= Murray Saltzman =

Murray Saltzman (November 26, 1929 – January 5, 2010) was an American reform Jewish rabbi and civil rights leader.

==Biography==
Saltzman was born to a Russian-immigrant family in Brooklyn, New York, the youngest of three sons. After first enrolling in Syracuse University, Saltzman attended University of Cincinnati and studied to become a rabbi. He became ordained in 1956 at the Hebrew Union College-Jewish Institute of Religion.

Saltzman was an assistant rabbi at Congregation Emanu-El B'ne Jeshrun in Milwaukee, Wisconsin, rabbi of B'nai Abraham Synagogue in Hagerstown, Maryland, and rabbi at Temple Beth-El in Chappaqua, New York. He then spent eleven years as chief rabbi at Indianapolis Hebrew Congregation. From 1978 to 1996, he was chief rabbi at Baltimore Hebrew Congregation. After retiring to Florida, Saltzman became the part-time rabbi of Bat Yam Temple of the Islands Tzedakah in Sanibel, Florida.

A leader in both the Indianapolis and Baltimore communities, Saltzman appeared regularly as a co-host with William Hudnut on the Indianapolis public television program Focus on Faith, expanding religious education though the creation of Baltimore Hebrew Day School, and instituting several social justice programs in both cities.

Saltzman participated in many civil rights protests throughout the 1960s, marching with Martin Luther King Jr. on several occasions. In 1964, he was one of several rabbis arrested during the St. Augustine Movement protests in St. Augustine, Florida. The incident was the largest mass arrest of rabbis in history.
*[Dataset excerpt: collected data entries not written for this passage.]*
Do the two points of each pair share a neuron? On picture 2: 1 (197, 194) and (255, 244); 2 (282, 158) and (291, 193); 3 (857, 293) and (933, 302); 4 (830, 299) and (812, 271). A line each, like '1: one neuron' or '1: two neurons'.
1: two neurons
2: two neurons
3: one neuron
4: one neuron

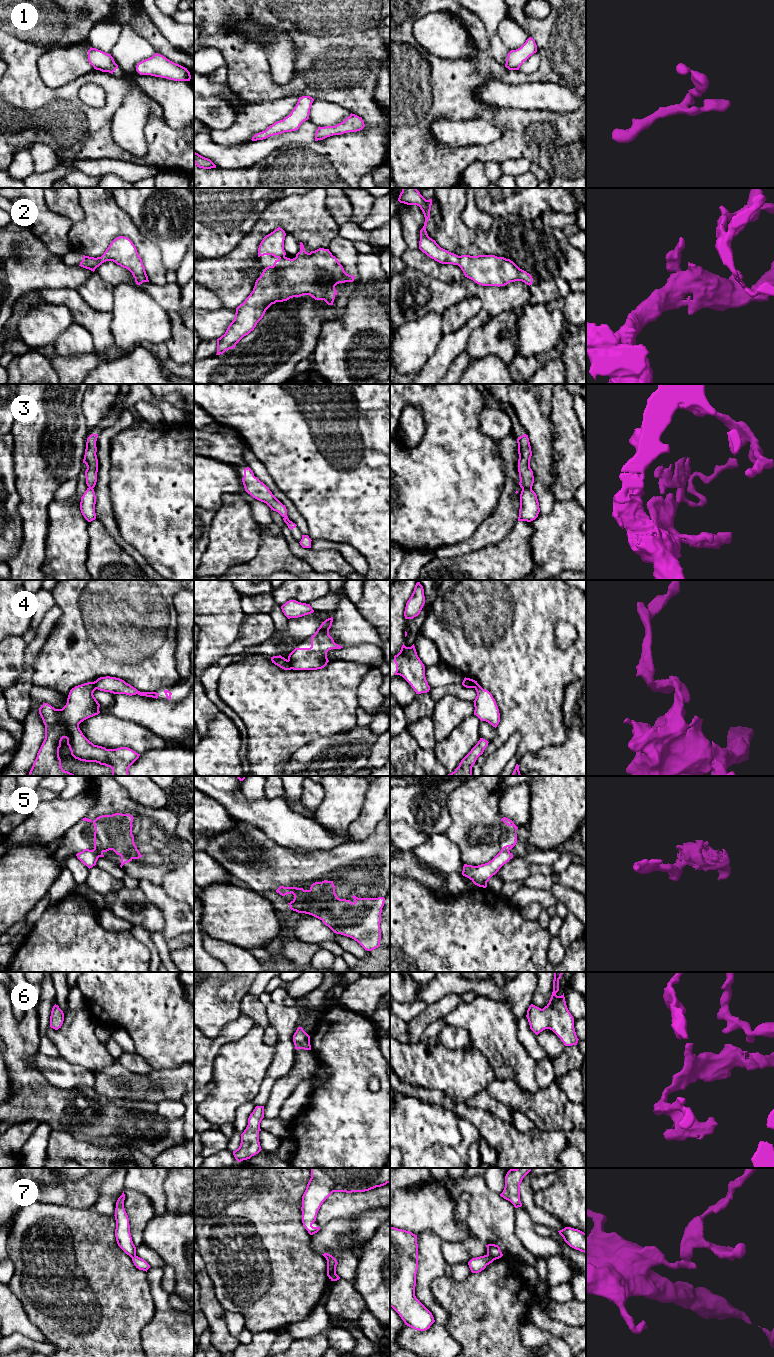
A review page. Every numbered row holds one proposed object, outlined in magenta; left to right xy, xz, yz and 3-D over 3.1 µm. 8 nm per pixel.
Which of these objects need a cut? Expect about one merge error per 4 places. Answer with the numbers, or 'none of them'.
3, 4, 5, 7

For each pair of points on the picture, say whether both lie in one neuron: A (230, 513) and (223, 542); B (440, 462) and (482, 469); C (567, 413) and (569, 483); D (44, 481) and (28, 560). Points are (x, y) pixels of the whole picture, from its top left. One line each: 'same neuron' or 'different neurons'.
A: same neuron
B: same neuron
C: same neuron
D: same neuron

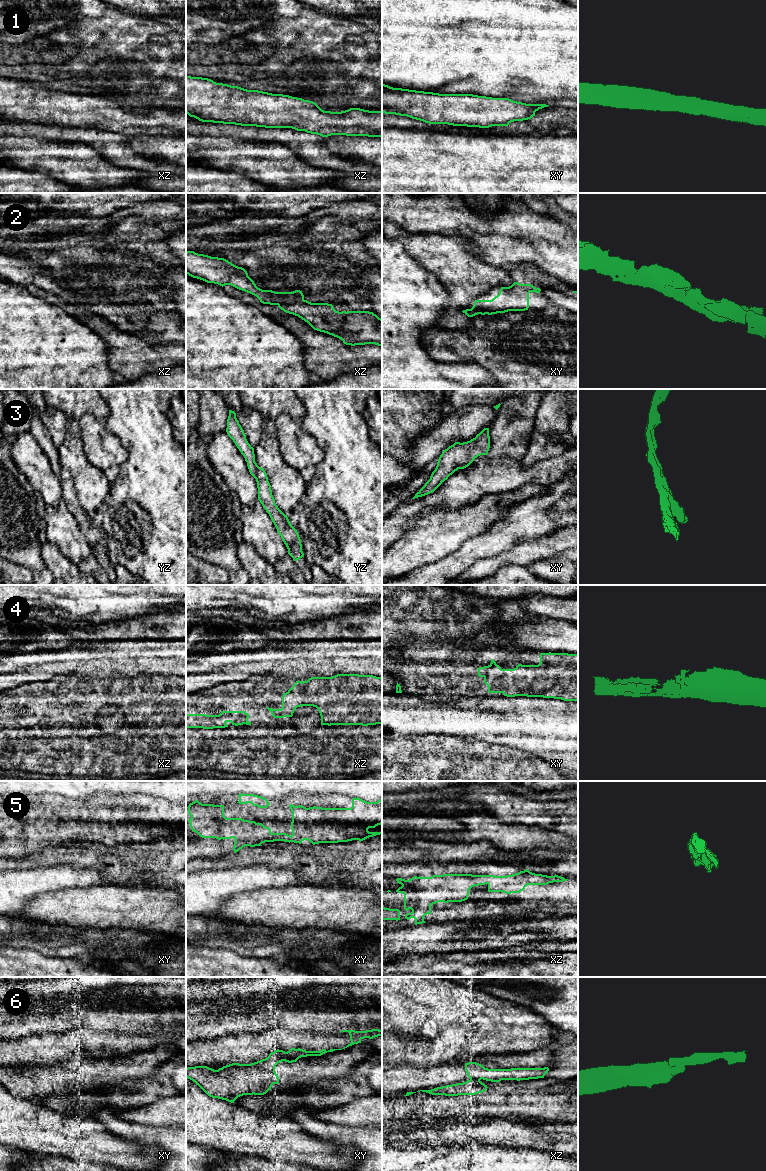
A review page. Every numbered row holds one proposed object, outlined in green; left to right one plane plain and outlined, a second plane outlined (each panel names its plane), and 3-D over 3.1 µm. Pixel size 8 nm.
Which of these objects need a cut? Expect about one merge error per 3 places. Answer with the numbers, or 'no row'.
6

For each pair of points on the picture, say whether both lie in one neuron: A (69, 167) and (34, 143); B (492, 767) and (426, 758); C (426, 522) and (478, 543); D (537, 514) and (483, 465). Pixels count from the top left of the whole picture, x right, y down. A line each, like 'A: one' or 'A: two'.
A: one
B: one
C: two
D: two

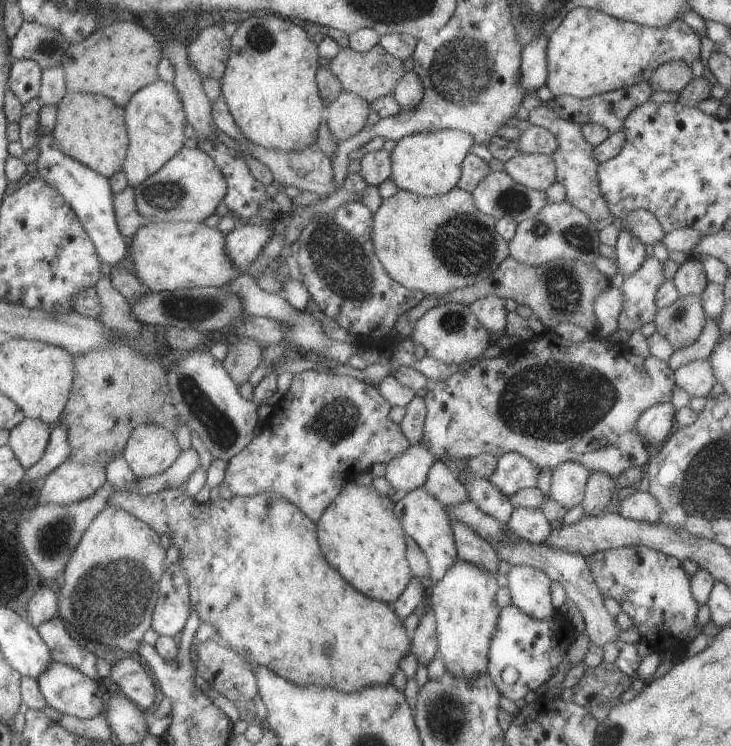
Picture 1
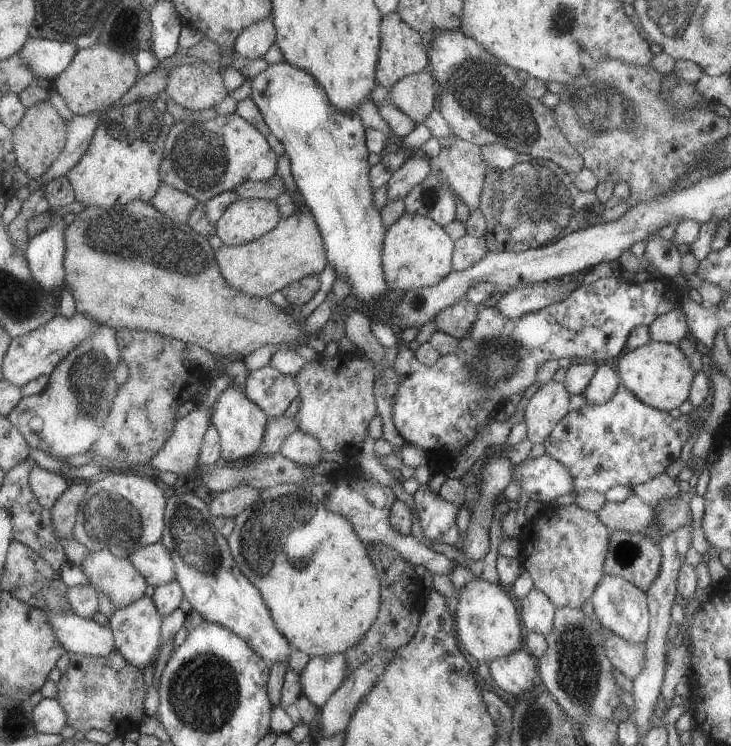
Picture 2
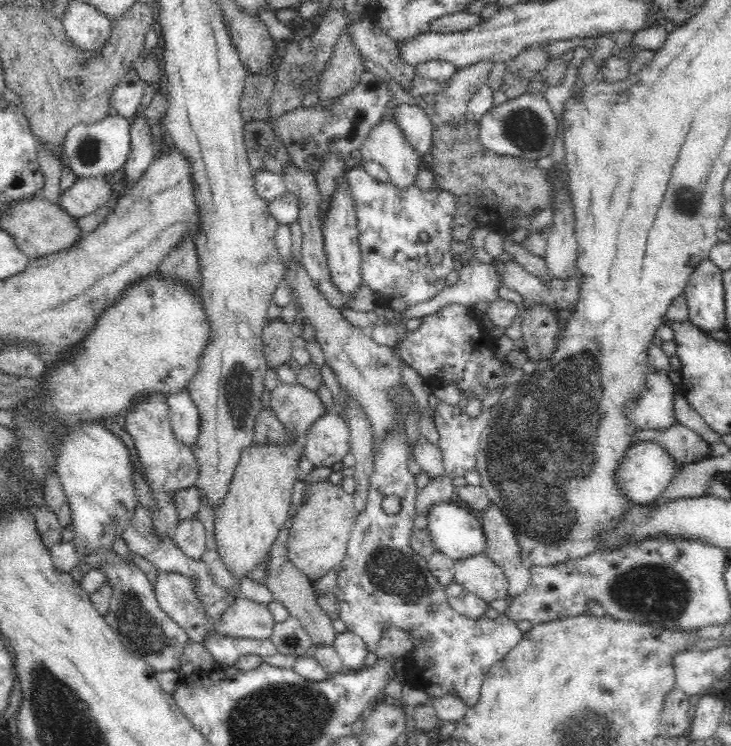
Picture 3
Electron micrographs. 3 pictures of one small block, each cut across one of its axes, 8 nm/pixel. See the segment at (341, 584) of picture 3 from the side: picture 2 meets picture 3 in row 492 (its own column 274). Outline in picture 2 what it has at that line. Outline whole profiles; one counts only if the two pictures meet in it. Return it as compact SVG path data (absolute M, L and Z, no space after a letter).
M271 365L247 372L244 390L269 420L284 415L299 394L296 378L281 374Z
In 1975, Saltzman was appointed by President Gerald Ford to the U.S. Commission on Civil Rights. In 1983, Saltzman co-authored an op-ed column with fellow commissioners Mary Frances Berry and Blandina Ramirez in which the three accused President Ronald Reagan of treating the Commission as "lap dogs" rather than "watch dogs." In a controversial move, President Reagan fired all three commissioners. Berry and Ramirez successfully sued to return to the commission on the grounds that it was meant to be a nonpartisan entity. Saltzman chose not to be part of the suit.

He died on January 5, 2010, in Fort Myers, Florida, from pancreatic cancer, leaving behind his wife Esther (née Herskowitz), three children, and six grandchildren.